Pour quelles raisons le directeur du BDPA s'est-il ainsi aventuré où il n'a en principe rien à voir ? En fait, le colonel Barberot connaissait bien Delouette, qui avait fait partie de l'organisme de coopération qu'il dirigeait. C'est même à Cuba, où il travaillait dans la riziculture, que Roger Delouette avait été recruté par un officier du SDECE, le capitaine Sentenac, pour devenir « notre agent à La Havane ».

Cependant le directeur du BDPA avait été agacé de voir ses bureaux qualifiés quelquefois dans la presse d'officine de barbouzes. De plus, il entretenait des relations amicales avec le capitaine Sentenac et d'autres officiers qui avaient contribué à la formation d'agent secret de Delouette, et il avait été, semble-t-il, outré de la façon dont ceux-ci avaient été dépeints. Il estimait peut-être, d'autre part, que c'était à la suite de calomnies et d'une machination des éléments douteux dont il avait dénoncé la présence boulevard Mortier que ces officiers avaient été éliminés des services secrets quelques mois plus tôt. Sous des prétextes qui, au demeurant, n'avaient rien de commun avec l'affaire Delouette.

Ce dernier, en mettant en cause le colonel Fournier-Ferrère devant la police américaine, espérait-il bénéficier des faveurs que la loi des États-Unis accorde aux dénonciateurs ? En avril 1972, il est condamné à une peine relativement légère : cinq ans de prison.

Mais en France l'affaire n'est pas finie. Le juge Roussel, après s'être rendu outre-Atlantique pour entendre le trafiquant (qui, d'ailleurs, réitère ses accusations contre le colonel Fournier), poursuit ses activités au mois de juin 1972.

L'ETEC : chantage et extorsion de fonds

ETEC : ce sigle était censé correspondre à une honorable entreprise, la société d'Études techniques économiques et commerciales, confortablement installée 65, boulevard de Courcelles, à Paris.

Or, derrière cette façade, se dissimulait une officine spécialisée dans l'extorsion de fonds, le trafic d'influence et le chantage. Détail pittoresque : son principal animateur, Charles Lascorz, avait réussi à noyauter l'Ordre souverain et militaire du Temple de Jérusalem.
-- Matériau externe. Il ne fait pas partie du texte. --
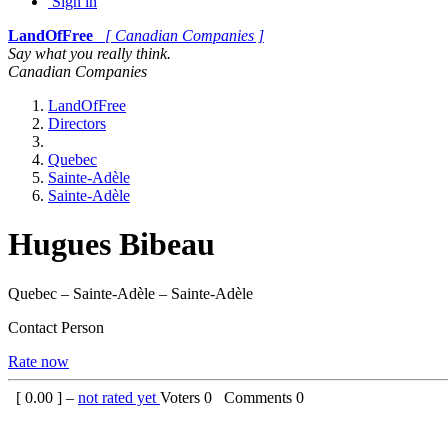
Sign in
LandOfFree
[ Canadian Companies ]
Say what you really think.
Canadian Companies
LandOfFree
Directors
Quebec
Sainte-Adèle
Sainte-Adèle
Hugues Bibeau
Quebec – Sainte-Adèle – Sainte-Adèle
Contact Person
Rate now
[
0.00
] –
not rated yet
Voters
0
Comments
0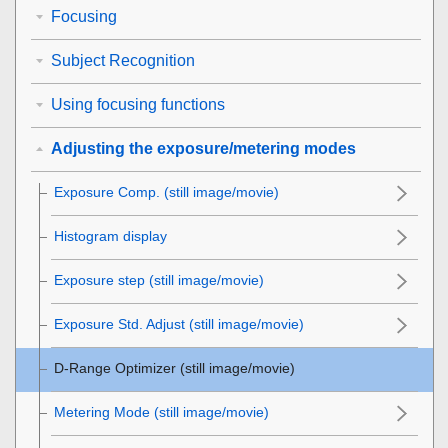
Focusing
Subject Recognition
Using focusing functions
Adjusting the exposure/metering modes
Exposure Comp.
(still image/movie)
Histogram display
Exposure step
(still image/movie)
Exposure Std. Adjust
(still image/movie)
D-Range Optimizer
(still image/movie)
Metering Mode
(still image/movie)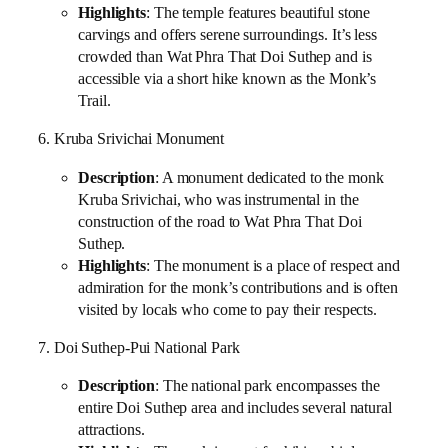
Highlights
: The temple features beautiful stone
carvings and offers serene surroundings. It’s less
crowded than Wat Phra That Doi Suthep and is
accessible via a short hike known as the Monk’s
Trail.
6. Kruba Srivichai Monument
Description
: A monument dedicated to the monk
Kruba Srivichai, who was instrumental in the
construction of the road to Wat Phra That Doi
Suthep.
Highlights
: The monument is a place of respect and
admiration for the monk’s contributions and is often
visited by locals who come to pay their respects.
7. Doi Suthep-Pui National Park
Description
: The national park encompasses the
entire Doi Suthep area and includes several natural
attractions.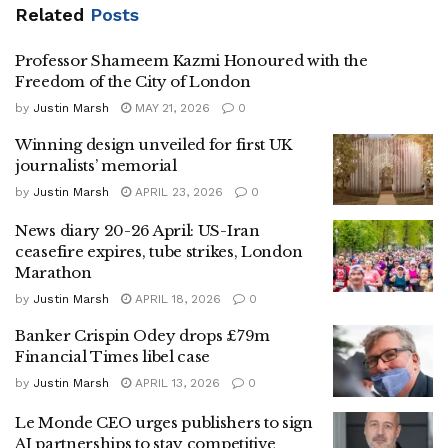
Related
Posts
Professor Shameem Kazmi Honoured with the
Freedom of the City of London
by
Justin Marsh
MAY 21, 2026
0
Winning design unveiled for first UK
journalists’ memorial
by
Justin Marsh
APRIL 23, 2026
0
News diary 20-26 April: US-Iran
ceasefire expires, tube strikes, London
Marathon
by
Justin Marsh
APRIL 18, 2026
0
Banker Crispin Odey drops £79m
Financial Times libel case
by
Justin Marsh
APRIL 13, 2026
0
Le Monde CEO urges publishers to sign
AI partnerships to stay competitive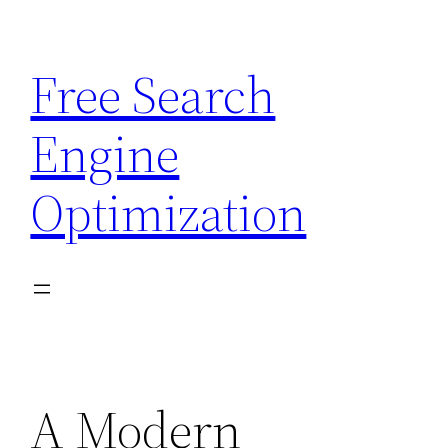
Skip
to
Free Search
content
Engine
Optimization
A Modern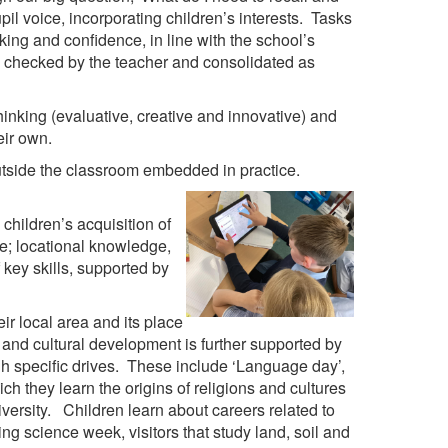
pil voice, incorporating children’s interests. Tasks
ing and confidence, in line with the school’s
y checked by the teacher and consolidated as
hinking (evaluative, creative and innovative) and
eir own.
 outside the classroom embedded in practice.
hildren’s acquisition of
ge; locational knowledge,
key skills, supported by
r local area and its place
 and cultural development is further supported by
gh specific drives. These include ‘Language day’,
h they learn the origins of religions and cultures
versity. Children learn about careers related to
g science week, visitors that study land, soil and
Au nom de quoi il procurait des titres ronflants à ses dupes et organisait des cérémonies où les participants apparaissaient vêtus de longues capes blanches ornées d'une croix de Malte.

Pour compléter le tableau, le patron de l'ETEC, Charles Lascorz et quelques-uns de ses complices avaient fait partie du Service d'action civique, qui était à l'origine une association de soutien à l'action du général de Gaulle. S'ils en avaient été exclus, ils avaient toute l'apparence d'avoir néanmoins conservé d'importantes relations dans des milieux proches du pouvoir.

C'est, en tout cas, ce qu'ils faisaient valoir auprès de leurs victimes. L'une d'elles, Ponsot, gérant d'une entreprise de travaux publics, devait raconter comment Lascorz lui avait été présenté comme un personnage susceptible d'arranger ses difficultés financières et de lui procurer certains marchés. À partir de là, il fit, dit-il, l'objet, en 1970, d'un chantage accompagné de violences, de coups et de l'extorsion d'une somme de 500 000 F. Lors de la perquisition opérée par la police, en décembre 1971, dans les bureaux du boulevard de Courcelles, Charles Lascorz, dit Charly, parvient à fausser compagnie à la police. L'animateur de l'ETEC se réfugie en Espagne. Cependant son extradition fut demandée et obtenue au mois de mars 1972.

Des prisons qui se révoltent et qui révoltent

De nombreux mouvements de révolte ont secoué l'intérieur des prisons ; à l'extérieur, ils ont fortement remué l'opinion, qui a été conduite à s'interroger sur ce qui se passait au-delà des murs et à se demander si le régime pénitentiaire est bien adapté aux objectifs qu'on lui assigne traditionnellement : l'amendement des condamnés et leur mise hors d'état de nuire.

Deux faits divers dramatiques ont montré que le système de surveillance dans les maisons d'arrêt et les centrales ne suffisait pas à paralyser totalement les criminels endurcis. À Lyon, à la fin de juillet 1971, un détenu se saisit d'un revolver placé dans un colis de linge qui lui est adressé et blesse mortellement un surveillant. À Clairvaux, le 22 septembre, on voit pis encore. Deux réclusionnaires, dont Claude Buffet, qui s'était rendu déjà tristement célèbre par l'assassinat de Mme Besimensky (Journal de l'année 1966-67), recourent pour obtenir leur libération à un moyen devenu classique : la prise d'otages en la personne d'un gardien et d'une infirmière. Devant l'échec de leur chantage et avant d'être maîtrisés, les deux hommes n'hésitent pas à égorger leurs victimes.